→ OBJECTIVE
Starting at the beginning of the records and ending with the line that contains "Q0 = qSketchRegion(id", list those lines as a numbered list, leaving out any blank lines.

→ GIVEN INFORMATION
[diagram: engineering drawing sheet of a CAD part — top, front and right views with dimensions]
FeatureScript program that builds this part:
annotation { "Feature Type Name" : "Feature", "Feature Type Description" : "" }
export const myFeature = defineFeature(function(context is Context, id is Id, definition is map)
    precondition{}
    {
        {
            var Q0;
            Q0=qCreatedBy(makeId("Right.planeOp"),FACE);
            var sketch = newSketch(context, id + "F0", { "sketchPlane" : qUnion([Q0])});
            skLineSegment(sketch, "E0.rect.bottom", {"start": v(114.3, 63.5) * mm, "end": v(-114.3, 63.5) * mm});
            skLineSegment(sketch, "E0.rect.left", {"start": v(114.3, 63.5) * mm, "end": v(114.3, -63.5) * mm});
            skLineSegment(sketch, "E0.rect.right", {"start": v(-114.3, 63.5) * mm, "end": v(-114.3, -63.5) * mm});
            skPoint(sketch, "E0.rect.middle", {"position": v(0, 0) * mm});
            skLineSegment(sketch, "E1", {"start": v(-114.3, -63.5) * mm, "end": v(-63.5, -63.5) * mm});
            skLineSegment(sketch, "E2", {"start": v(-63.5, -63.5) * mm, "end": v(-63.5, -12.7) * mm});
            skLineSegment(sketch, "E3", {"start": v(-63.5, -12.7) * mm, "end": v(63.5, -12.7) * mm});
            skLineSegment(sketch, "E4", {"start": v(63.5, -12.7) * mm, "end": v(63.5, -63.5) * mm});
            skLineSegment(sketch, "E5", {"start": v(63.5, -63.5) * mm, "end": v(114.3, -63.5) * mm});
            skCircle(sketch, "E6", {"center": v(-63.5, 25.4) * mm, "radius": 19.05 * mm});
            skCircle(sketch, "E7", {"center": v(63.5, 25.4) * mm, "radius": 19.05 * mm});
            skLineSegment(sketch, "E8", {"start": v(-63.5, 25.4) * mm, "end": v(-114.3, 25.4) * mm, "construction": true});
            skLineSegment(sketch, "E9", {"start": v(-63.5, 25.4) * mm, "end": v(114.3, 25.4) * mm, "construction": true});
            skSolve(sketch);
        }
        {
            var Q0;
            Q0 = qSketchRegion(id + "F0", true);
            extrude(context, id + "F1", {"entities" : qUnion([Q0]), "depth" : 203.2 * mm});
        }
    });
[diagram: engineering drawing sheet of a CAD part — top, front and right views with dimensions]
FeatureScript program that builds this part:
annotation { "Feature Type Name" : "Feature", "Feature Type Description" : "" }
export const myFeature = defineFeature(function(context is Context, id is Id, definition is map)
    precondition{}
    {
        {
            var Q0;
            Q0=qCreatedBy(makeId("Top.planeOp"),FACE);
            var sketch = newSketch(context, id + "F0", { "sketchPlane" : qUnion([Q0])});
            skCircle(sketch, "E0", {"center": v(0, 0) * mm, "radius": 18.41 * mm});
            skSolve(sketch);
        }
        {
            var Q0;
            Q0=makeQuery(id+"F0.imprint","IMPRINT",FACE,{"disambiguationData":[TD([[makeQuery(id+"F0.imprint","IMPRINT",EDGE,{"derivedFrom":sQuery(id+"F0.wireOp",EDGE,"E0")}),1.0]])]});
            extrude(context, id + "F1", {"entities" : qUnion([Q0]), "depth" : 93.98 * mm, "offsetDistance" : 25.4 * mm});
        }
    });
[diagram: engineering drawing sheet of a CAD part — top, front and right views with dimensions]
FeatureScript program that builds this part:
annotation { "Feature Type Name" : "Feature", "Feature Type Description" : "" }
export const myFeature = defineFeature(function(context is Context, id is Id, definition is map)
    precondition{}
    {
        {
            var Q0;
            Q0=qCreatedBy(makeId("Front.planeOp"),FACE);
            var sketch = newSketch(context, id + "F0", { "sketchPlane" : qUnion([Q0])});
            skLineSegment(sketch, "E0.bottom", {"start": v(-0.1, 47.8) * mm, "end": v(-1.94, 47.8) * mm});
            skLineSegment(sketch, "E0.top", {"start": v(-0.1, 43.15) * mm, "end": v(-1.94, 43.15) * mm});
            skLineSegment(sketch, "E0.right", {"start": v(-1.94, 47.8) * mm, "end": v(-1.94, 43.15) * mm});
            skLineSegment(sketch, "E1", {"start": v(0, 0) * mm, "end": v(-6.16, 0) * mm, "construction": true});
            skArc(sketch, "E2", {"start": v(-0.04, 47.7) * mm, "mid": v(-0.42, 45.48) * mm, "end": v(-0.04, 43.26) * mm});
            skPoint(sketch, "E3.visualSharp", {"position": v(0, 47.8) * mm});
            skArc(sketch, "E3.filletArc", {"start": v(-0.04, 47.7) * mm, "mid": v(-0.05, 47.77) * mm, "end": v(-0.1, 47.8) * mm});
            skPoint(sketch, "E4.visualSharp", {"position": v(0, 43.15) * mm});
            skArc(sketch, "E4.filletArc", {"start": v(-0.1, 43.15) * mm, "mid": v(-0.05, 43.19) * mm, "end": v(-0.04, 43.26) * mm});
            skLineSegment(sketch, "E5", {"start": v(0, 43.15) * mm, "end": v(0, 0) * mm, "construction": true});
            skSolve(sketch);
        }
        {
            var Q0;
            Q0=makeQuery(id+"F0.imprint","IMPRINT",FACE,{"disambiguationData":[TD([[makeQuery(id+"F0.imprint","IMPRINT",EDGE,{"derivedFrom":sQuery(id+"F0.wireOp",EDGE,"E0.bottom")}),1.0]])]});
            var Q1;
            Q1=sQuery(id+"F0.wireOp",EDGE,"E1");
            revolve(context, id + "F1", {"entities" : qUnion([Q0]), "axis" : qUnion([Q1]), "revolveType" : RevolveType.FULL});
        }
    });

→ RESPONSE TO THE EXERCISE
1. [diagram: engineering drawing sheet of a CAD part — top, front and right views with dimensions]
2. FeatureScript program that builds this part:
3. annotation { "Feature Type Name" : "Feature", "Feature Type Description" : "" }
4. export const myFeature = defineFeature(function(context is Context, id is Id, definition is map)
5.     precondition{}
6.     {
7.         {
8.             var Q0;
9.             Q0=qCreatedBy(makeId("Right.planeOp"),FACE);
10.             var sketch = newSketch(context, id + "F0", { "sketchPlane" : qUnion([Q0])});
11.             skLineSegment(sketch, "E0.rect.bottom", {"start": v(114.3, 63.5) * mm, "end": v(-114.3, 63.5) * mm});
12.             skLineSegment(sketch, "E0.rect.left", {"start": v(114.3, 63.5) * mm, "end": v(114.3, -63.5) * mm});
13.             skLineSegment(sketch, "E0.rect.right", {"start": v(-114.3, 63.5) * mm, "end": v(-114.3, -63.5) * mm});
14.             skPoint(sketch, "E0.rect.middle", {"position": v(0, 0) * mm});
15.             skLineSegment(sketch, "E1", {"start": v(-114.3, -63.5) * mm, "end": v(-63.5, -63.5) * mm});
16.             skLineSegment(sketch, "E2", {"start": v(-63.5, -63.5) * mm, "end": v(-63.5, -12.7) * mm});
17.             skLineSegment(sketch, "E3", {"start": v(-63.5, -12.7) * mm, "end": v(63.5, -12.7) * mm});
18.             skLineSegment(sketch, "E4", {"start": v(63.5, -12.7) * mm, "end": v(63.5, -63.5) * mm});
19.             skLineSegment(sketch, "E5", {"start": v(63.5, -63.5) * mm, "end": v(114.3, -63.5) * mm});
20.             skCircle(sketch, "E6", {"center": v(-63.5, 25.4) * mm, "radius": 19.05 * mm});
21.             skCircle(sketch, "E7", {"center": v(63.5, 25.4) * mm, "radius": 19.05 * mm});
22.             skLineSegment(sketch, "E8", {"start": v(-63.5, 25.4) * mm, "end": v(-114.3, 25.4) * mm, "construction": true});
23.             skLineSegment(sketch, "E9", {"start": v(-63.5, 25.4) * mm, "end": v(114.3, 25.4) * mm, "construction": true});
24.             skSolve(sketch);
25.         }
26.         {
27.             var Q0;
28.             Q0 = qSketchRegion(id + "F0", true);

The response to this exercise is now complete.